From the entries below, copy out every line with "above" in it.

[Items from a data source]

* * * *

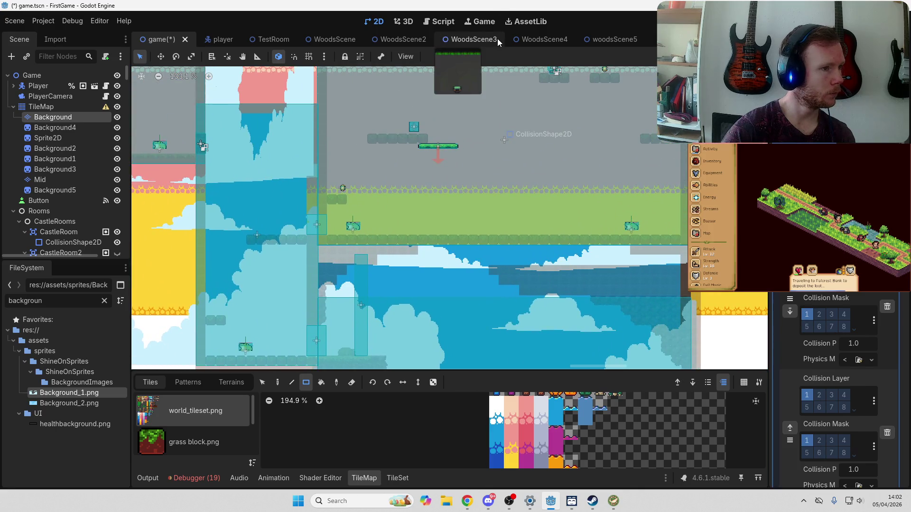
{"action": "scroll", "coordinate": [479, 148], "scroll_direction": "up", "scroll_amount": 5}
Step: Add Background_2.png as Background6, stretch it over the room, and move it above Mid
{"action": "mouse_move", "coordinate": [55, 405]}
{"action": "left_mouse_down"}
{"action": "mouse_move", "coordinate": [433, 186]}
{"action": "mouse_move", "coordinate": [496, 168]}
{"action": "mouse_move", "coordinate": [482, 164]}
{"action": "left_mouse_up"}
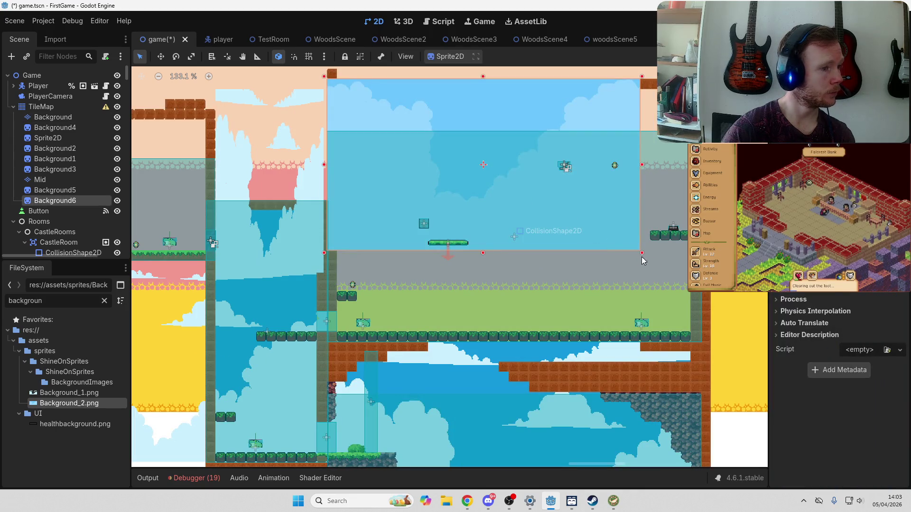
{"action": "left_click_drag", "start_coordinate": [644, 254], "coordinate": [703, 344]}
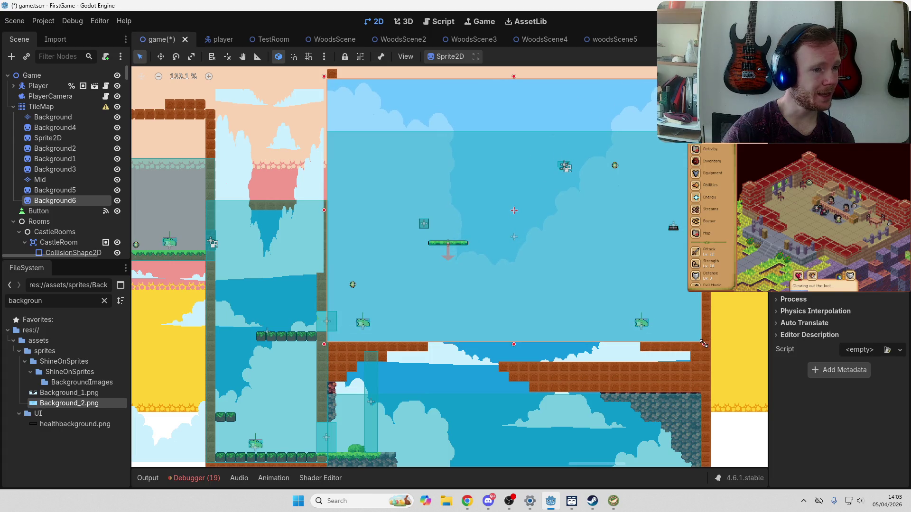
{"action": "mouse_move", "coordinate": [64, 189]}
{"action": "left_mouse_down"}
{"action": "mouse_move", "coordinate": [64, 176]}
{"action": "mouse_move", "coordinate": [73, 201]}
{"action": "mouse_move", "coordinate": [65, 188]}
{"action": "left_mouse_up"}
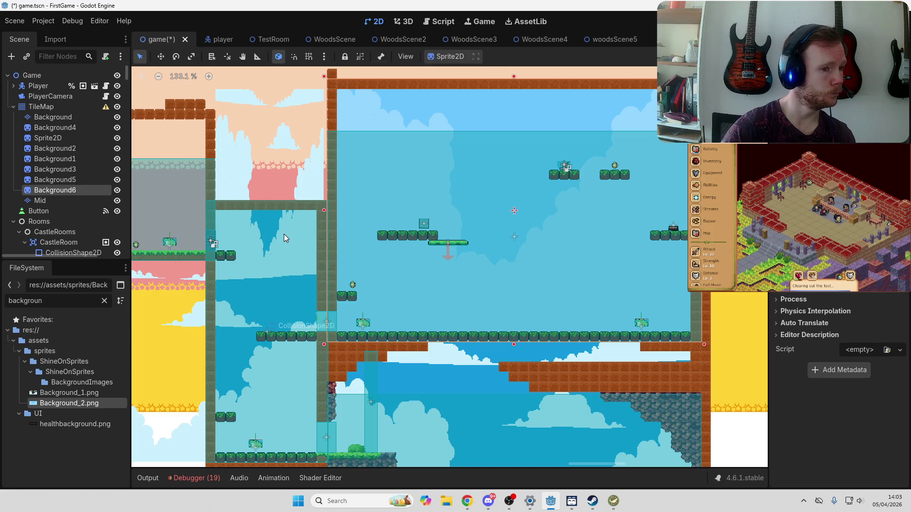
{"action": "scroll", "coordinate": [274, 243], "scroll_direction": "left", "scroll_amount": 8}
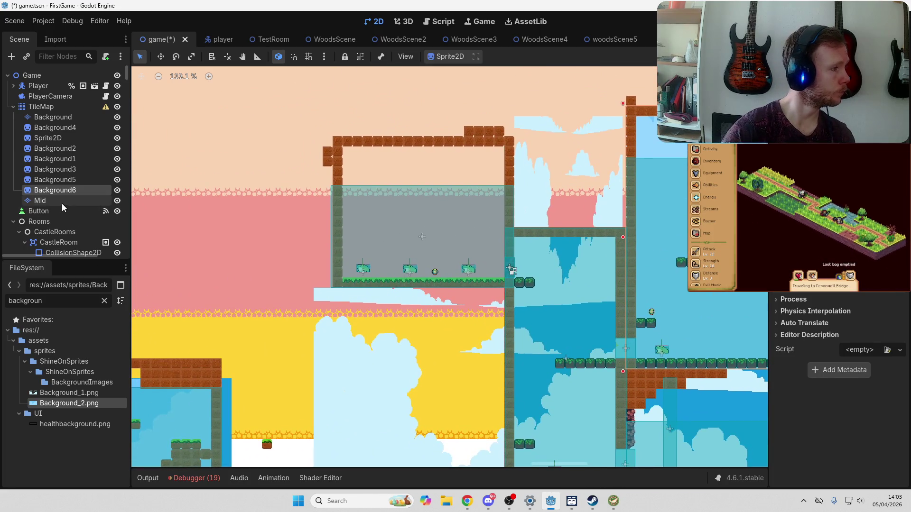
Step: Add a Background7 backdrop sprite, move it above Mid, and pan toward the castle area
{"action": "mouse_move", "coordinate": [65, 389]}
{"action": "left_mouse_down"}
{"action": "mouse_move", "coordinate": [240, 289]}
{"action": "mouse_move", "coordinate": [350, 199]}
{"action": "mouse_move", "coordinate": [26, 356]}
{"action": "mouse_move", "coordinate": [71, 403]}
{"action": "mouse_move", "coordinate": [305, 263]}
{"action": "mouse_move", "coordinate": [353, 194]}
{"action": "mouse_move", "coordinate": [358, 201]}
{"action": "left_mouse_up"}
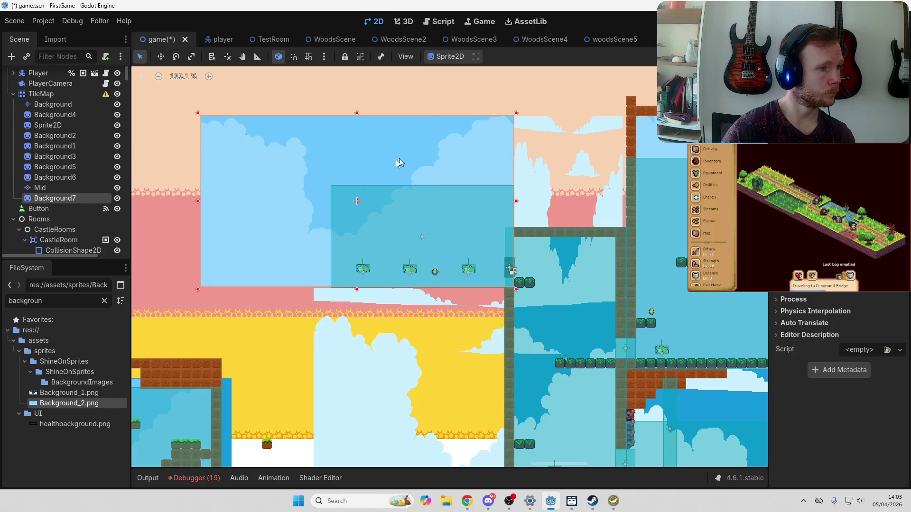
{"action": "left_click_drag", "start_coordinate": [47, 196], "coordinate": [48, 184]}
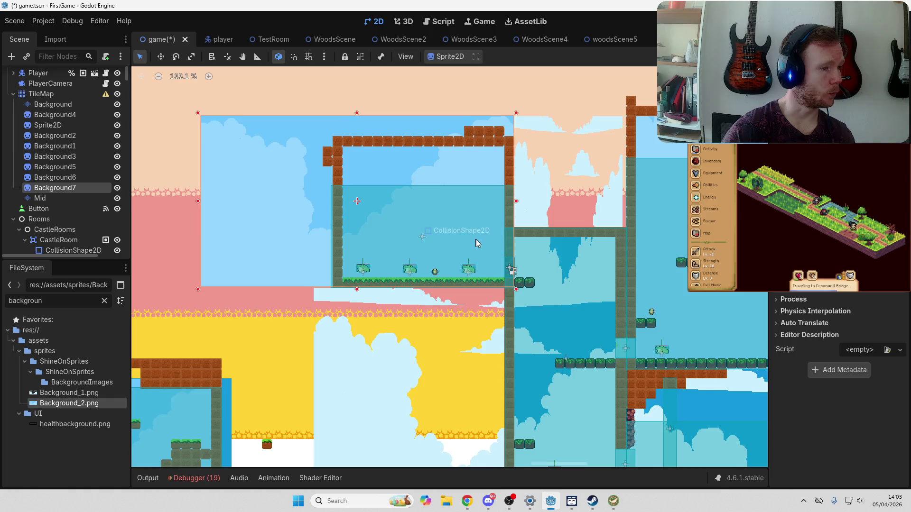
{"action": "scroll", "coordinate": [437, 222], "scroll_direction": "right", "scroll_amount": 5}
{"action": "scroll", "coordinate": [366, 278], "scroll_direction": "down", "scroll_amount": 5}
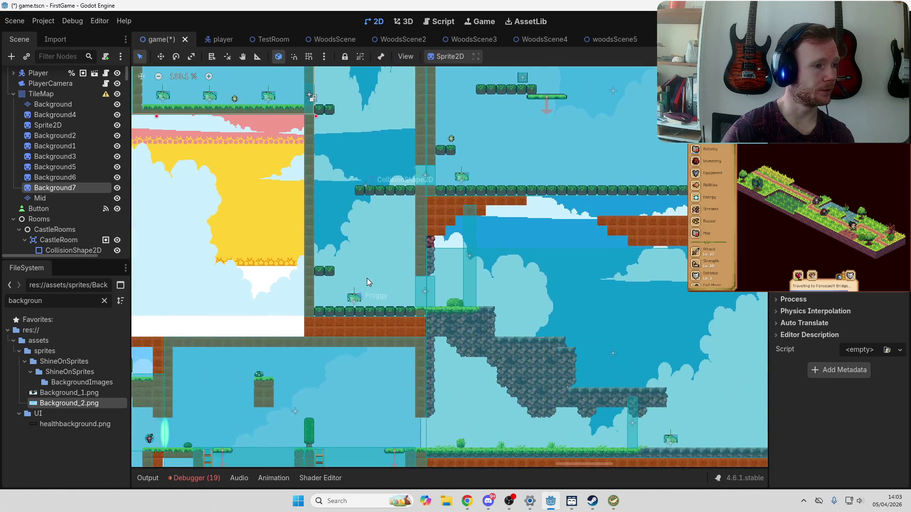
{"action": "scroll", "coordinate": [336, 291], "scroll_direction": "left", "scroll_amount": 5}
{"action": "scroll", "coordinate": [335, 291], "scroll_direction": "left", "scroll_amount": 10}
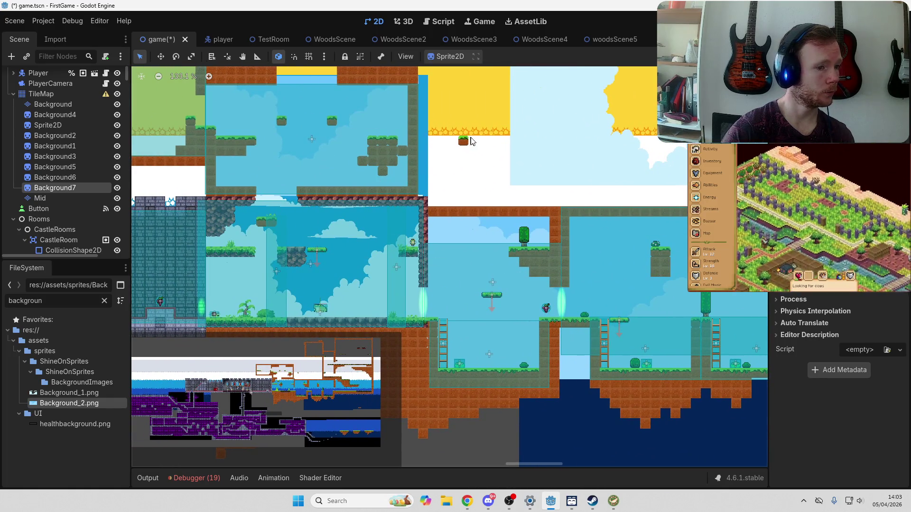
{"action": "scroll", "coordinate": [485, 272], "scroll_direction": "up", "scroll_amount": 2}
{"action": "scroll", "coordinate": [486, 272], "scroll_direction": "up", "scroll_amount": 5}
{"action": "scroll", "coordinate": [464, 284], "scroll_direction": "down", "scroll_amount": 5}
{"action": "scroll", "coordinate": [416, 255], "scroll_direction": "left", "scroll_amount": 10}
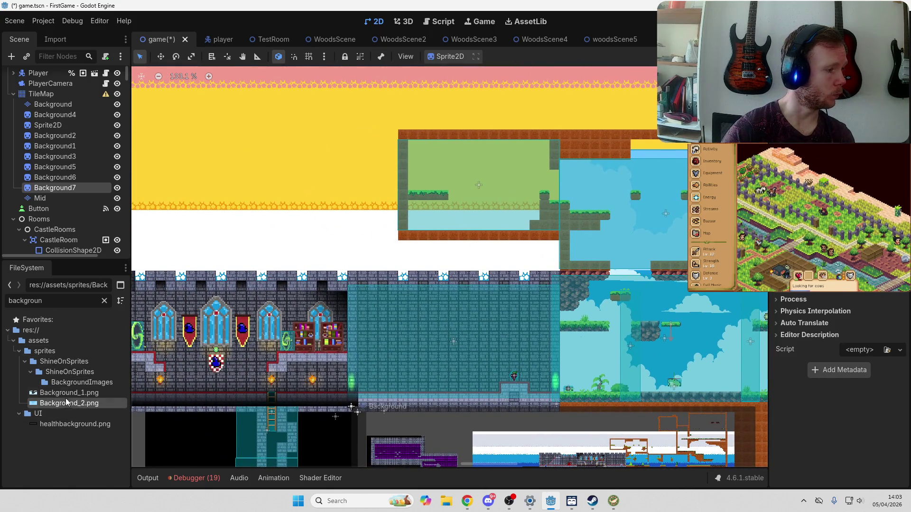
Step: Add Background_1.png as Background8, move it above Mid, and reselect the Background tile layer
{"action": "mouse_move", "coordinate": [69, 393]}
{"action": "left_mouse_down"}
{"action": "mouse_move", "coordinate": [372, 223]}
{"action": "mouse_move", "coordinate": [402, 154]}
{"action": "left_mouse_up"}
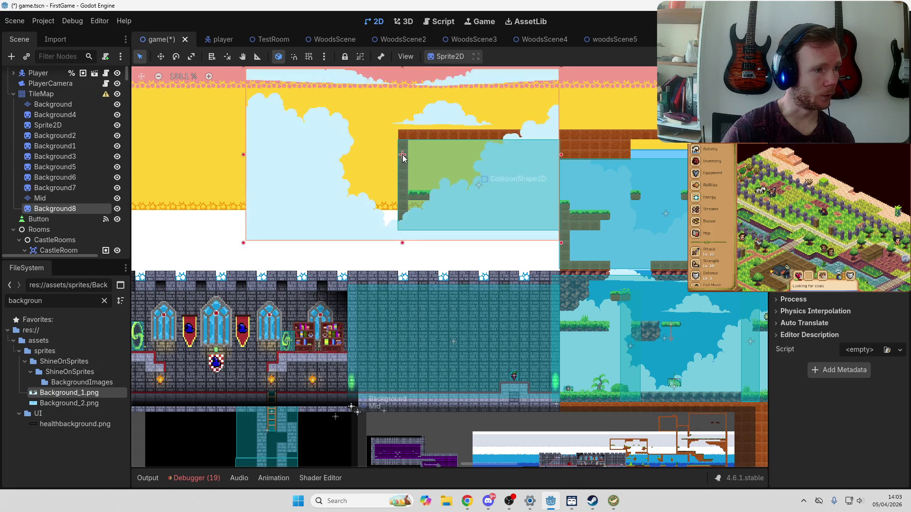
{"action": "left_click", "coordinate": [208, 173]}
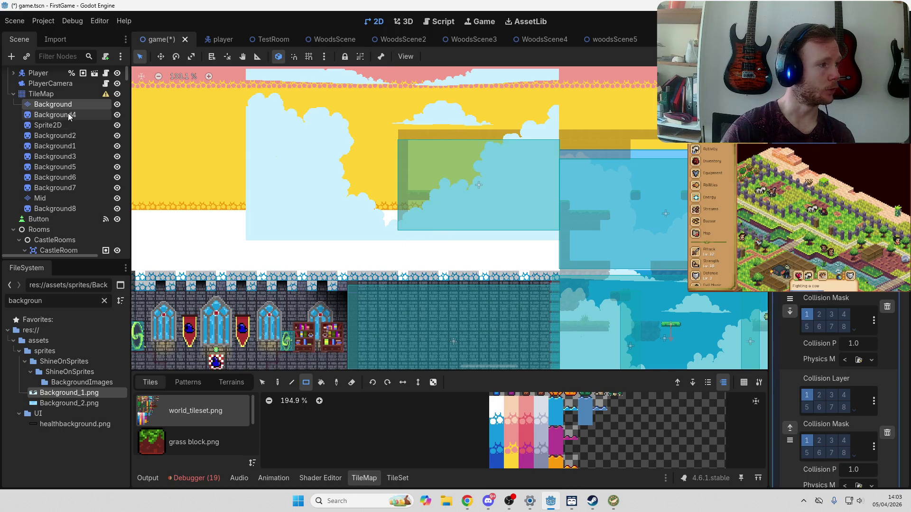
{"action": "left_click_drag", "start_coordinate": [46, 211], "coordinate": [50, 191]}
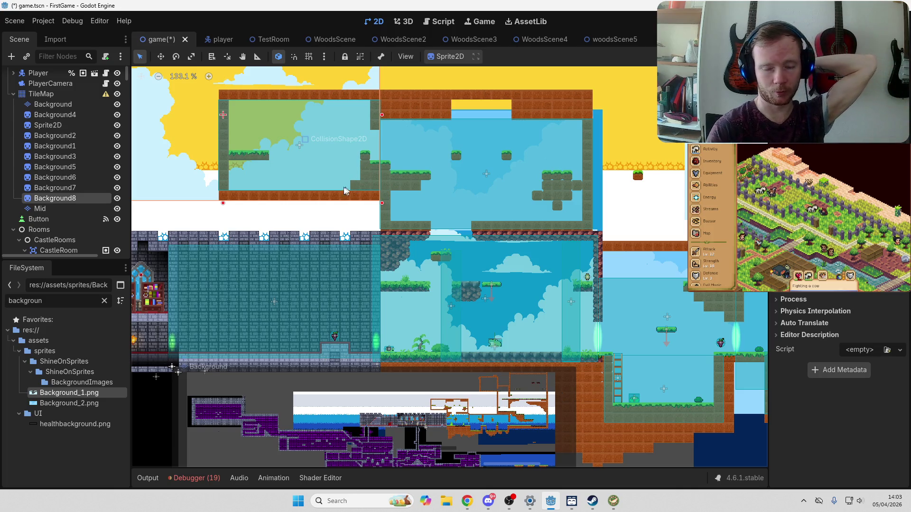
{"action": "left_click", "coordinate": [52, 103]}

* * * *

(Answer to the exercise):
Step: Add Background_2.png as Background6, stretch it over the room, and move it above Mid
Step: Add a Background7 backdrop sprite, move it above Mid, and pan toward the castle area
Step: Add Background_1.png as Background8, move it above Mid, and reselect the Background tile layer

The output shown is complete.